James Mai

Professor of Art
Illinois State University
Normal, Illinois 61790
Much of my studio work is centered upon generating complete sets of forms within some specific parameters, and then reducing the set to the fewest number of distinct forms. Distinct, here, means those forms that are unlike any other form after reflection or rotation. A high priority in my work is to make the mathematical order of the set visually discernible, apart from any verbal or mathematical description. Since there are usually multiple levels of order in a form-set, I endeavor to employ color, scale, orientation, and position to denote the various similarities and differences among the forms.
Orrery (2 orbits, symmetric)
20 x 20 cm
archival digital print
2016
The 16 forms in “Orrery (2 orbits, symmetric)” are a subset of 88 total “loop-forms” whose shapes result from all possible closed paths that pass through 2 of 3 points (green, orange, violet dots) along 4 radii extending from a center (black dot). All loop-forms in this composition are symmetrical, their axes aligned on a 45-degree diagonal. Colors and positions of the loop-forms reveal the following characteristics: (A) line colors indicate the combination of points contacted by the loop (or, easier to see, the 4 points not contacted), and these are aligned in rows; (B) 2 groups of 8 forms (parallelograms, left and right) show loop-forms with 1 intersection/2 regions (right-hand group) and 3 intersections/4 regions (left-hand group).

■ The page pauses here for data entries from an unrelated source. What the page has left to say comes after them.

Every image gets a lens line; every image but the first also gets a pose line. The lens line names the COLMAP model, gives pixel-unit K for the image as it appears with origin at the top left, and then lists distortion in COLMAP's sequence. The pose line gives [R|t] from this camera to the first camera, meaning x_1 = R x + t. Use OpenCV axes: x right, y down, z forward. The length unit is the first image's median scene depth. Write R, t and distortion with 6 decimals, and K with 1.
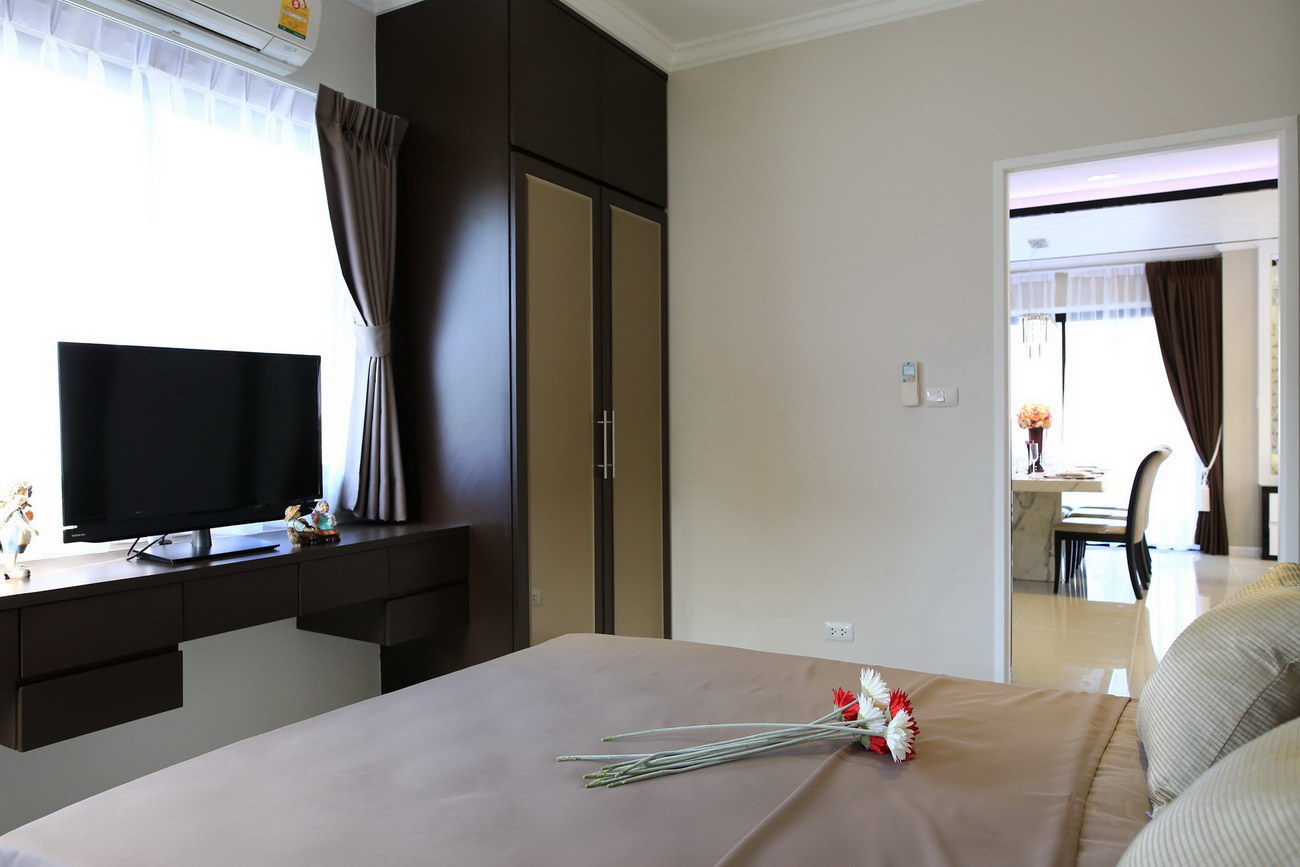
lens RADIAL K [[899.9, 0, 646.8], [0, 899.9, 435.9], [0, 0, 1]] dist [-0.049146, 0.040516]
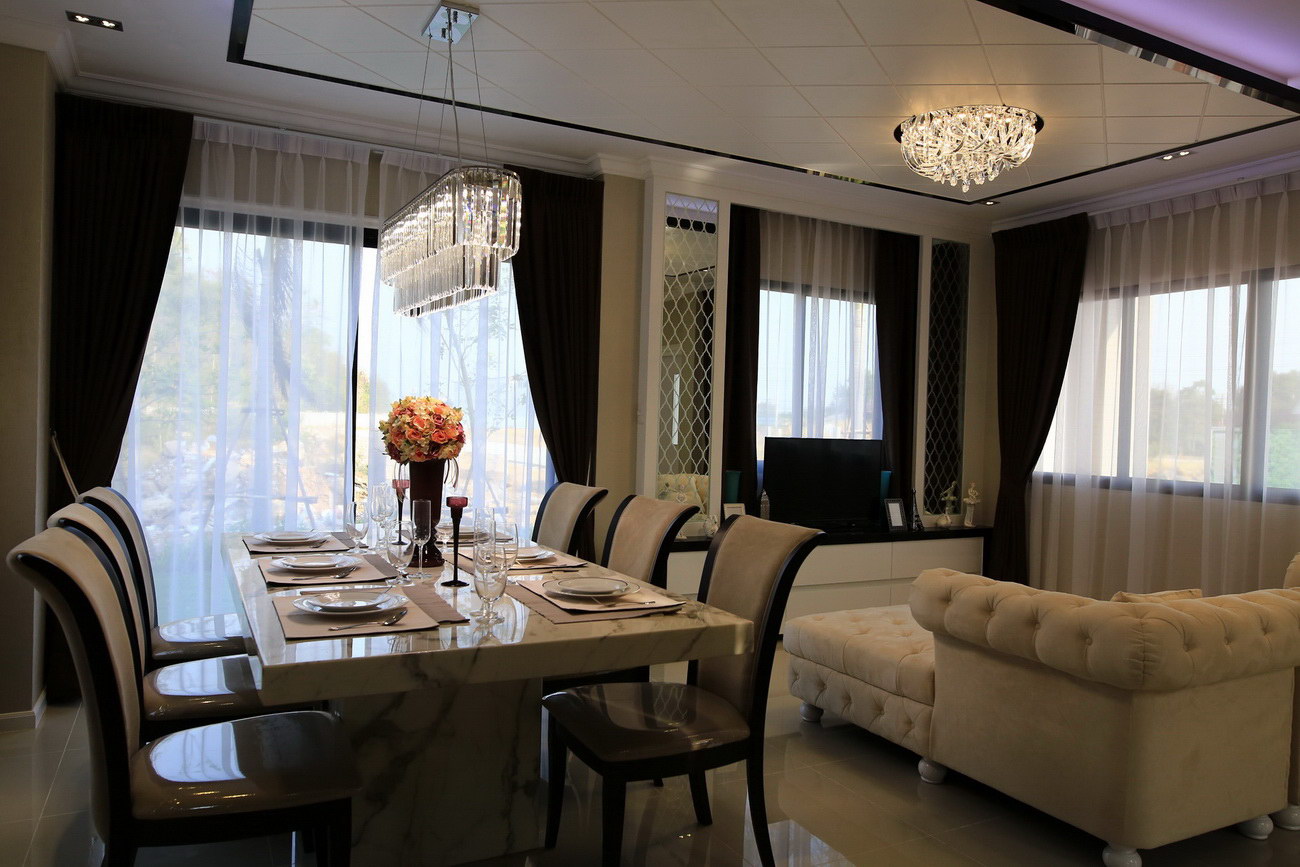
lens RADIAL K [[899.9, 0, 646.8], [0, 899.9, 435.9], [0, 0, 1]] dist [-0.049146, 0.040516]
pose [[0.531578, 0.013232, 0.846906, 0.120874], [-0.025894, 0.999664, 0.000635, -0.020592], [-0.846613, -0.022267, 0.531742, 0.618571]]
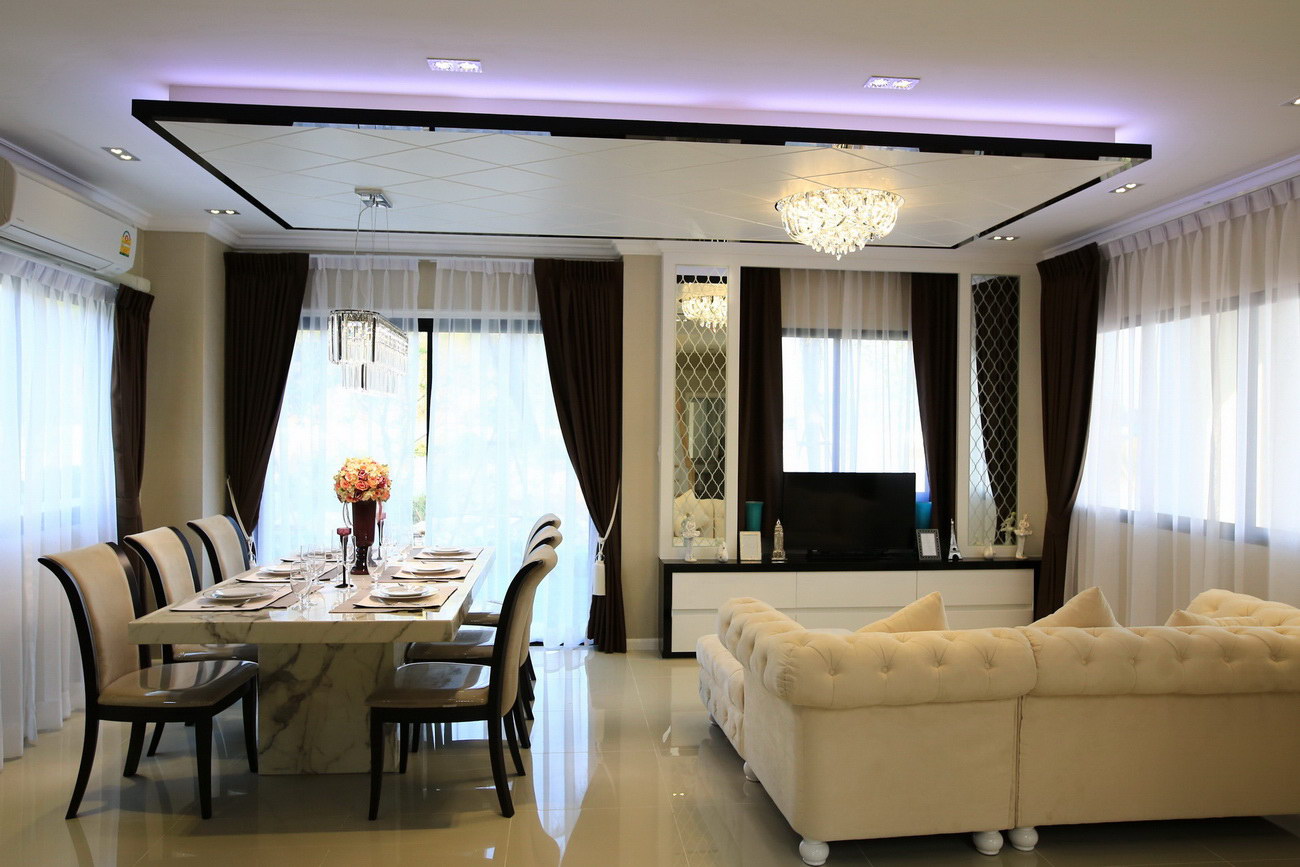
lens RADIAL K [[899.9, 0, 646.8], [0, 899.9, 435.9], [0, 0, 1]] dist [-0.049146, 0.040516]
pose [[0.811871, 0.013979, 0.583669, 0.211374], [-0.010772, 0.999902, -0.008963, -0.044281], [-0.583737, 0.000990, 0.811942, 0.353482]]
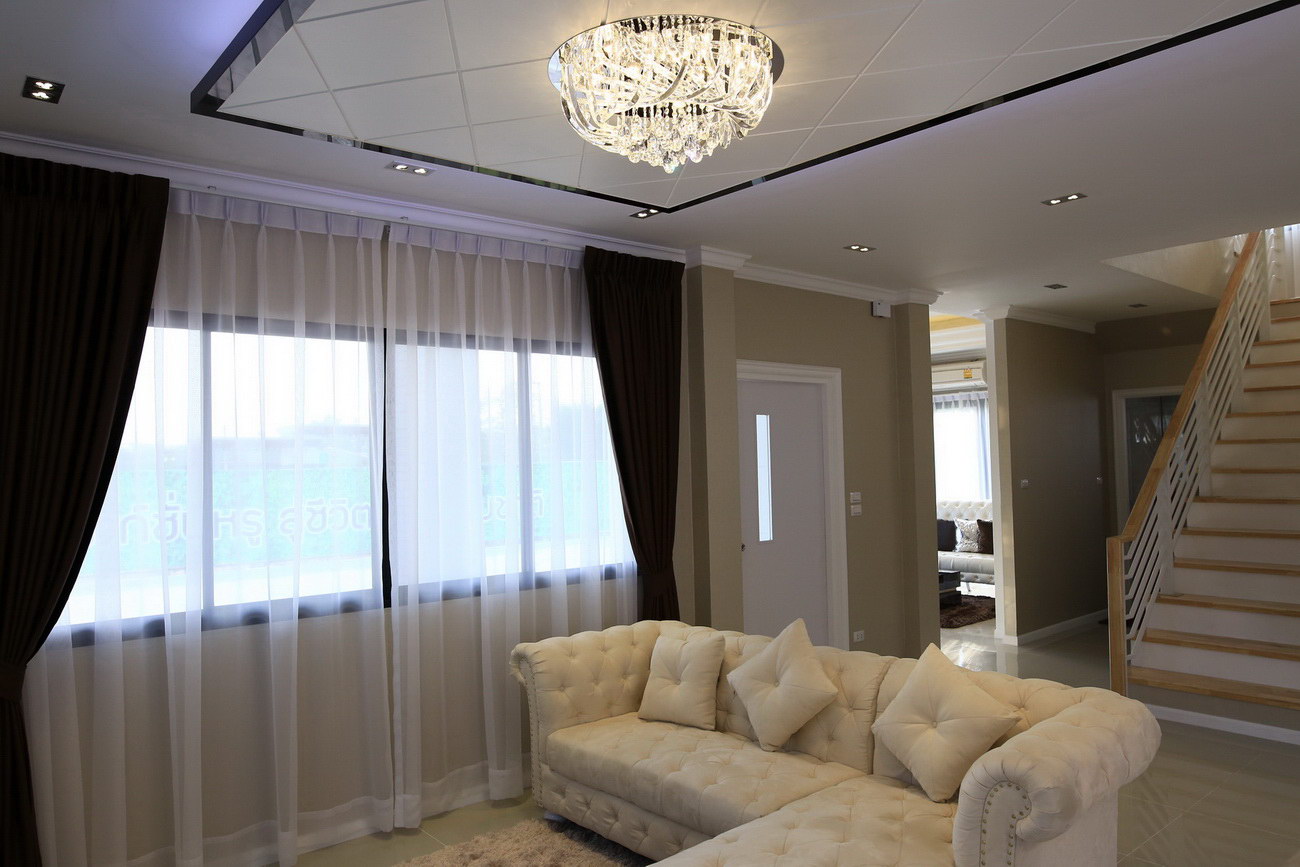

Blocks (5-strut-forms, squares)
20 x 20 cm
archival digital print
2016
The 15 forms in “Blocks (5-strut-forms, squares)” are a subset of 54 total “5-strut-forms” whose shapes result from all possible line-connections among 6 points in a square-grid point-array. The shapes in this composition are the set of 5-strut-forms that fit within a 3x3 square format (i.e., with point-arrays 3 units in height and width). Colors and positions distinguish the following features among members of the set: (A) blue squares show strut-forms with T-junctures, yellow squares show paths without intersections, and a single red square shows the only path with an X-intersection; (B) the topmost strut-form with black dots is the single symmetrical example in this set, all other forms with white dots are asymmetrical.